I had the pleasure to work a little bit here with a volunteer by the name of Josh Bossevain, who was a journalist working as a volunteer teaching English in Chisinau. Josh had this perspective about Peace Corps service and I wanted to share it with you here. I’m going to paraphrase in my own words but the idea was Josh’s and I would encourage you to Google him if you are interested in reading more about Moldova.
Peace Corps is like an entire life, all wrapped up into two years.
Step 1) Infancy
You get off the plane and you can’t speak. You can’t get food for yourself. You can barely go to the bathroom by yourself because everything is totally different. You need special care and instructions to do the most basic tasks and you are surrounded by people – older volunteers, host family members and Peace Corps admin, who think it’s adorable how clueless you are and who are lined up to help you out.
Step 2) Childhood
About two or three weeks in you are awash in curiosity and wonder at your new surroundings. You are picking flowers and asking in your limited vocabulary how you say “daisy” and “pancake” and what everything means. Your host family treats you like an 8-year-old and takes you to family events and shows you off. You’re always being condescendingly told that you’re doing a great job and, because you’re like a child, every time someone says it, you swell with pride and pat yourself on the back.
Step 3) Adolescence
Suddenly everything irritates you. How dare your host family act like you don’t know what you’re doing (you don’t) or think that you can’t find the mayor’s office (you can’t) or that you don’t already know how to take care of yourself (you used to, but in this new environment, it appears that you don’t). You resent the fact that you need help so you retaliate by pushing everyone away and insisting that you don’t need anything from anyone. The result, however, is that you’re constantly screwing things up because the fact is, you don’t know what the hell you’re doing or how to take care of yourself. You’re convinced that you know more than everyone else about everything despite the fact that you’re constantly making an ass of yourself.
Step 4) Young Adulthood
You calm down a little bit and accept that you need help sometimes. You go to site and get to start over with a new host family so you can set up a real life. You regain some autonomy as you learn the ropes and maybe even start cooking for yourself. You start to feel like you know who you are and what you want and you find that other people find you engaging and interesting. Things change a lot, but you go with the flow and find that you have your own niche in life. You get hassled a lot about why you’re not married yet.
Step 5) Midlife Crisis
Around the end of the first year, you start to slow down. You look at the new volunteers who arrive and you think to yourself, “Was I ever that young and fresh?” You become more realistic than idealistic. You no longer get embroiled in hot button issues with host country nationals or other volunteers because, at your age, you understand that it’s not worth getting all riled up about everything all the time. You spend most of your summer trying to calm down the younger volunteers, who just think that you “don’t get it” or are “too old to care anymore.” You settle into a complacency with your work and your life that makes you feel secure. You sometimes envy the younger volunteers their youthful exuberance, but mostly you’re just happy that that tumultuous phase of your life is over.
Step 6) Aging
As your second year unfolds, you begin to feel your age.

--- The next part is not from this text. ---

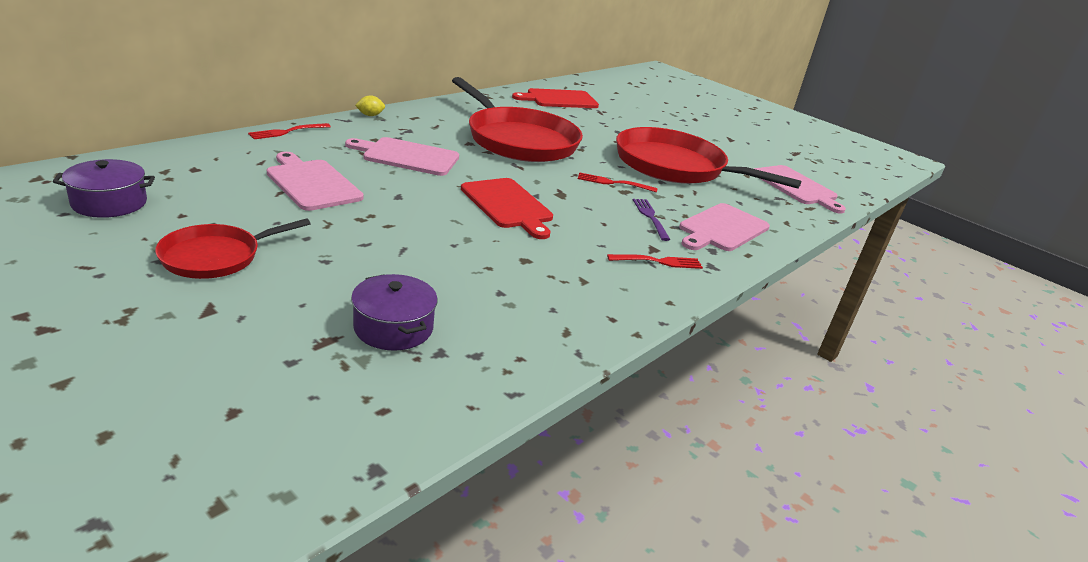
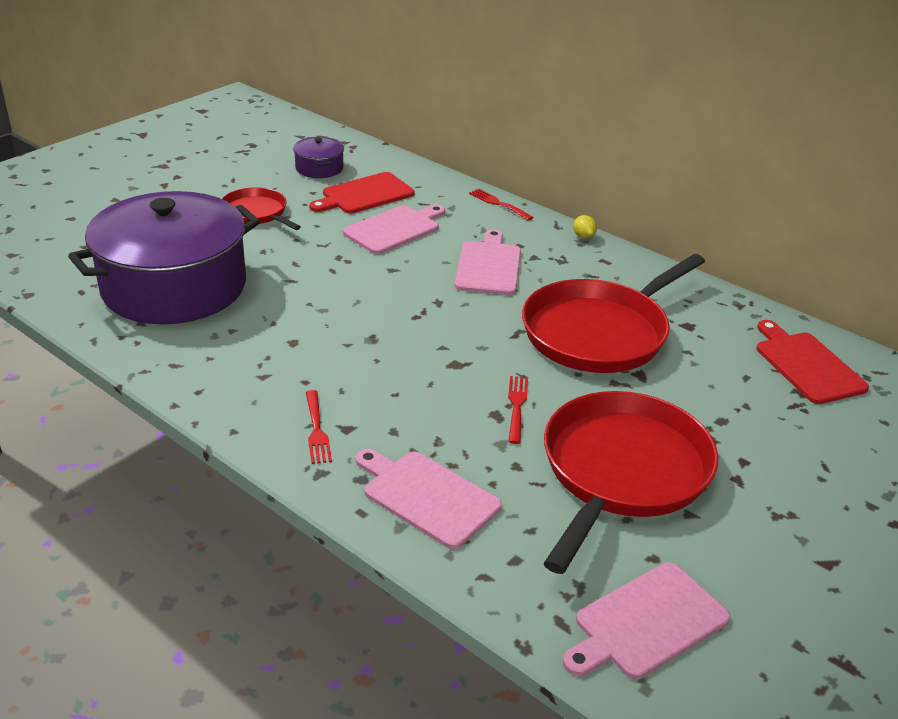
camera: 90 degrees right, 5 degrees up
(393, 327) = (174, 286): purple pot -> purple pot, size x2.44
(508, 205) = (406, 329): red cutting board -> red cutting board (365, 194)
(650, 218) = (428, 432): purple fork -> none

Basic parts of your life that used to give you drive seem tired and old and you begin thinking about the end. You think about what your colleagues will do once you’re gone. You think about what life will be like in the village when you’re not there anymore. You realize that your existence here is temporary and that all that matters is how people will remember you and the things that you taught them. You look around at your friends who arrived with you and realize that within a few short months you will all be gone.
Step 7) Advanced Old Age
You begin to see your friends go. As they do, you hug them, tell them what they have meant to you, and promise to follow them soon. Once they are gone there is a hole in your life and you find yourself feeling thankful that you don’t have to be here too much longer either. You remind yourself a lot that the end is a part of the whole process and that although it’s bittersweet, it’s a natural part of this life. No one really knows what it will be like on the other side, but we believe that it will be restful and beautiful and clean and that we will meet our long lost family and friends on the other side.
Step 8) Death
You can feel your time coming. You get your paperwork in order. You visit partners and students and friends for one last dinner and one last glass of wine. You feel a little disjointed because you have known your whole life that this moment is coming, but it seems unreal. You think of all the friends you have lost recently and you take heart in seeing them again soon. Everyone tells you goodbye and good luck. They are all super nice because they know you are a little scared. They tell you they don’t know what they are going to do here without you. You assure them that you will be watching them and wishing them the best from the other side. You take one last look. And you go home.
I am now somewhere between Advanced Old Age and Death. Death comes in 2 and a half weeks. It’s not meant to be depressing, but exciting. It’s a little scary but, after all, it is a part of this Peace Corps life and I’m excited to live the rest of my life on the other side. See you all soon!